Retiree "Replacement Rates" Are Tricky Things (A Bit Wonkish, Sorry)
A couple of days ago I wrote about Social Security MINT projections, which suggest that retiree income will continue on a fairly steady upward path for the next few decades. "It suggests that we don't really face a historic retirement crisis," I said.
Dean Baker has a response up today, which I'll respond to in more detail later. I agree in part and dissent in part with what he says. For now, though, I just want to do two things. First, call attention to his post so you can go read his objections. Second, I want to make a point about "replacement rates" that's subtle enough (and lengthy enough) to require a post of its own.
As both Baker and I point out, the MINT projection suggests that future retirees will be better off than current retirees in absolute dollar terms (adjusted for inflation, of course), but will have lower income replacement rates. In particular, MINT projects that past retirees, on average, received 95 percent of their working-age income. Future retirees will receive only 84 percent. What's going on?

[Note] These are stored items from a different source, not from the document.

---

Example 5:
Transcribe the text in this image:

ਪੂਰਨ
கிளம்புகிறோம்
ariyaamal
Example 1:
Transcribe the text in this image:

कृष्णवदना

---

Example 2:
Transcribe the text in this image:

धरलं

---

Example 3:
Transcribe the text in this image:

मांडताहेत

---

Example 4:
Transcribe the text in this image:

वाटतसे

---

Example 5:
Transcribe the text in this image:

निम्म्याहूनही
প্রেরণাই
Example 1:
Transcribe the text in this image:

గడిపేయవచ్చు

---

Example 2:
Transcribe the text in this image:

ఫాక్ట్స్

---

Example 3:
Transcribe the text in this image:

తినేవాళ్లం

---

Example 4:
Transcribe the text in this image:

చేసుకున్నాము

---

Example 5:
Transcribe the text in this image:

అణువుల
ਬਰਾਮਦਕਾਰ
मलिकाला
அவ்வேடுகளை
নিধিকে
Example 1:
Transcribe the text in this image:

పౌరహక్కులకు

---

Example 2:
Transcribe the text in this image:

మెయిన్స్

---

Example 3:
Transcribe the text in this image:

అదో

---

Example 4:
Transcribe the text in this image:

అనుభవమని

Part of the answer has to do with stagnant wages. In the past, wage growth was strong, so workers could expect to see their incomes grow strongly throughout their lifetimes (again, adjusted for inflation). More recently, wage growth has been weak. Incomes still rise over a worker's lifetime, but not as much.
So take a look at the stylized chart on the right. Our first worker started out earning $50,000 and ended up at $100,000. (Yes, those are big numbers. I'm using them to make the math come out nice.) Her average lifetime income is $75,000.

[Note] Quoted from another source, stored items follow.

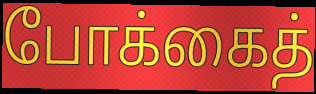
போக்கைத்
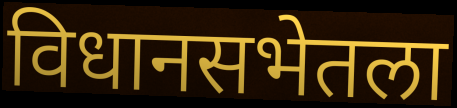
विधानसभेतला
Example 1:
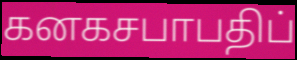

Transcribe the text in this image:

கனகசபாபதிப்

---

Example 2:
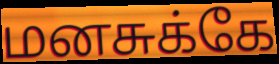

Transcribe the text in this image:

மனசுக்கே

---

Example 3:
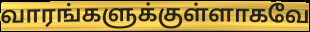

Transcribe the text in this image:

வாரங்களுக்குள்ளாகவே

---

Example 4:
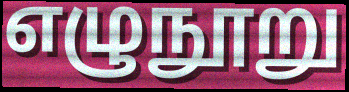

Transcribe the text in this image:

எழுநூறு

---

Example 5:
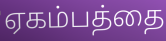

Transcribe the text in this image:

ஏகம்பத்தை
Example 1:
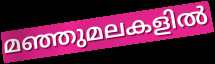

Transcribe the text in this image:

മഞ്ഞുമലകളിൽ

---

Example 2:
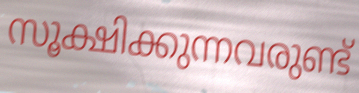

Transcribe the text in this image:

സൂക്ഷിക്കുന്നവരുണ്ട്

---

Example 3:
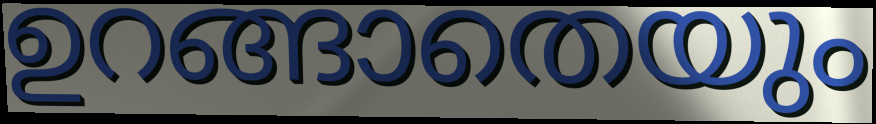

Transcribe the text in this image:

ഉറങ്ങാതെയും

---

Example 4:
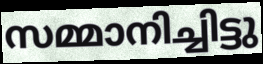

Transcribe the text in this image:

സമ്മാനിച്ചിട്ടു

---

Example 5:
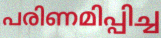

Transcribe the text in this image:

പരിണമിപ്പിച്ച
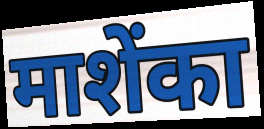
माशेंका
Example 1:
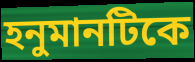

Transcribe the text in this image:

হনুমানটিকে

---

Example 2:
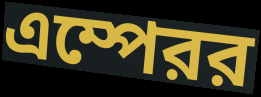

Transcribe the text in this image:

এম্পেরর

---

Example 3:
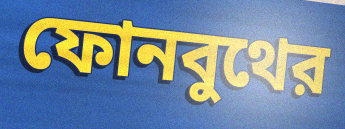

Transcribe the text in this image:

ফোনবুথের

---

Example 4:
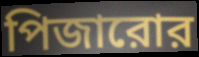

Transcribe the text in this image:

পিজারোর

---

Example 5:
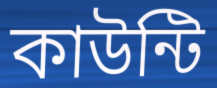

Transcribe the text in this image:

কাউন্টি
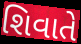
શિવાતે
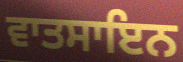
ਵਾਤਸਾਇਨ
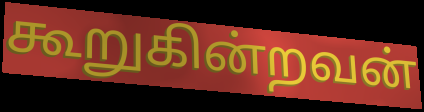
கூறுகின்றவன்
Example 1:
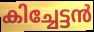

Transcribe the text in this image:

കിച്ചേട്ടൻ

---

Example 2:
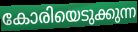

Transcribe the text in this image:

കോരിയെടുക്കുന്ന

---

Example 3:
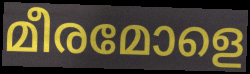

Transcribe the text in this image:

മീരമോളെ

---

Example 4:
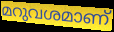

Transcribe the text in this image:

മറുവശമാണ്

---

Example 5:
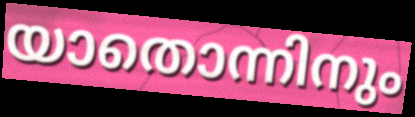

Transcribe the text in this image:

യാതൊന്നിനും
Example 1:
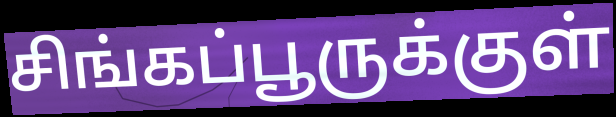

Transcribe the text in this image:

சிங்கப்பூருக்குள்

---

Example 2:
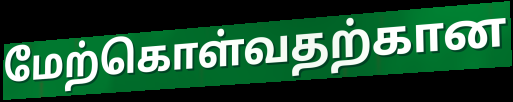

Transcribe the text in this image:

மேற்கொள்வதற்கான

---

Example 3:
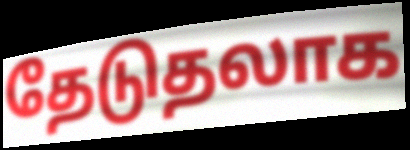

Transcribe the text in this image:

தேடுதலாக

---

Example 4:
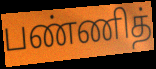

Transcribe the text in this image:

பண்ணித்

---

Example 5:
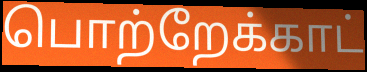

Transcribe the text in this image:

பொற்றேக்காட்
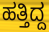
ಹತ್ತಿದ್ದ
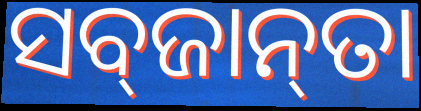
ସବ୍‌ଜାନ୍‌ତା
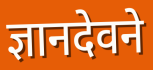
ज्ञानदेवने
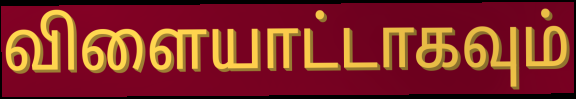
விளையாட்டாகவும்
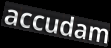
accudam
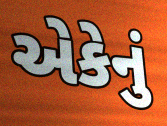
એકેનું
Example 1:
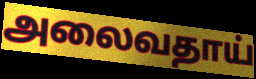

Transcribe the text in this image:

அலைவதாய்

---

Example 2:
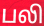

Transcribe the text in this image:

பலி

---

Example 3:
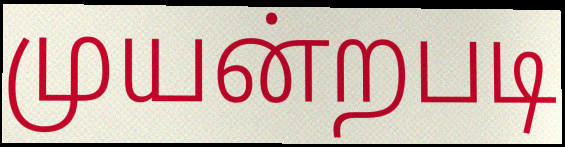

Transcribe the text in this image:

முயன்றபடி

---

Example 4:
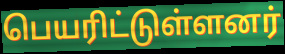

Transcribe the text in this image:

Our second worker started out earning $75,000 and ended up at the same $100,000. Her average income is $85,000.
They both retired making $100,000. And suppose their retirement incomes are also identical at $71,000. What does that mean? Replacement rates are calculated as a percentage of average lifetime income, so worker #1 is receiving a 95 percent replacement. Worker #2 is receiving an 84 percent replacement.

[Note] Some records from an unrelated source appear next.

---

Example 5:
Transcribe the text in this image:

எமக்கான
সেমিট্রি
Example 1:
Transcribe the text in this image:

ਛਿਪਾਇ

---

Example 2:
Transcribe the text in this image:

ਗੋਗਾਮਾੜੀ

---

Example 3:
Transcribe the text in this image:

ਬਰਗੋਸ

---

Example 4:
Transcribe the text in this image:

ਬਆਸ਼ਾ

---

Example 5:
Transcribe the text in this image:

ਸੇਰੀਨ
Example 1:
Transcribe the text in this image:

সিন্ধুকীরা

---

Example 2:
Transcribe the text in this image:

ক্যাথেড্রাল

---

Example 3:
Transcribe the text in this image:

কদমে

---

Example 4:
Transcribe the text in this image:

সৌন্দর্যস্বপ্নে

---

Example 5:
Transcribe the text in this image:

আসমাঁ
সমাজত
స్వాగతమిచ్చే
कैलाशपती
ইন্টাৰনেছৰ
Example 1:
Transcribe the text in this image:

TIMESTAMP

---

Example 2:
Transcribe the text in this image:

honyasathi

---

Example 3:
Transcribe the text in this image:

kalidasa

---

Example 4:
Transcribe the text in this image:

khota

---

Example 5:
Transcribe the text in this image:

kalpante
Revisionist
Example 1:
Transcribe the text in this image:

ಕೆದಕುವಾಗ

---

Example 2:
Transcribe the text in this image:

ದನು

It seems like our second worker has gotten the shaft. But did she? Both workers ended their careers making the same amount of money, and both are receiving the same retirement income. The difference in replacement rates is more a statistical artifact than a meaningful number.
Now, you can draw different conclusions from all this. It's just raw data. But I want to make the point that replacement rates can be tricky things. In many cases, I think they tell us less about retirement income per se, and more about the fact that working-age incomes have suffered from sluggish growth over the past four decades. My underlying concern in this conversation has always been to wrest liberal attention away from retirees, who I think are doing relatively well, and keep it focused like a laser on rising income inequality and sluggish wage growth among middle-class workers.
In a sense, this is more a matter of emphasis than real dispute, since I doubt that Baker seriously disagrees here. But I do think the emphasis is important. It's a thriving and vibrant middle class—and by this I mean the working-age middle class—that's truly critical to a healthy modern democracy. If we get that, everything else will follow. I'll have more to say about this later.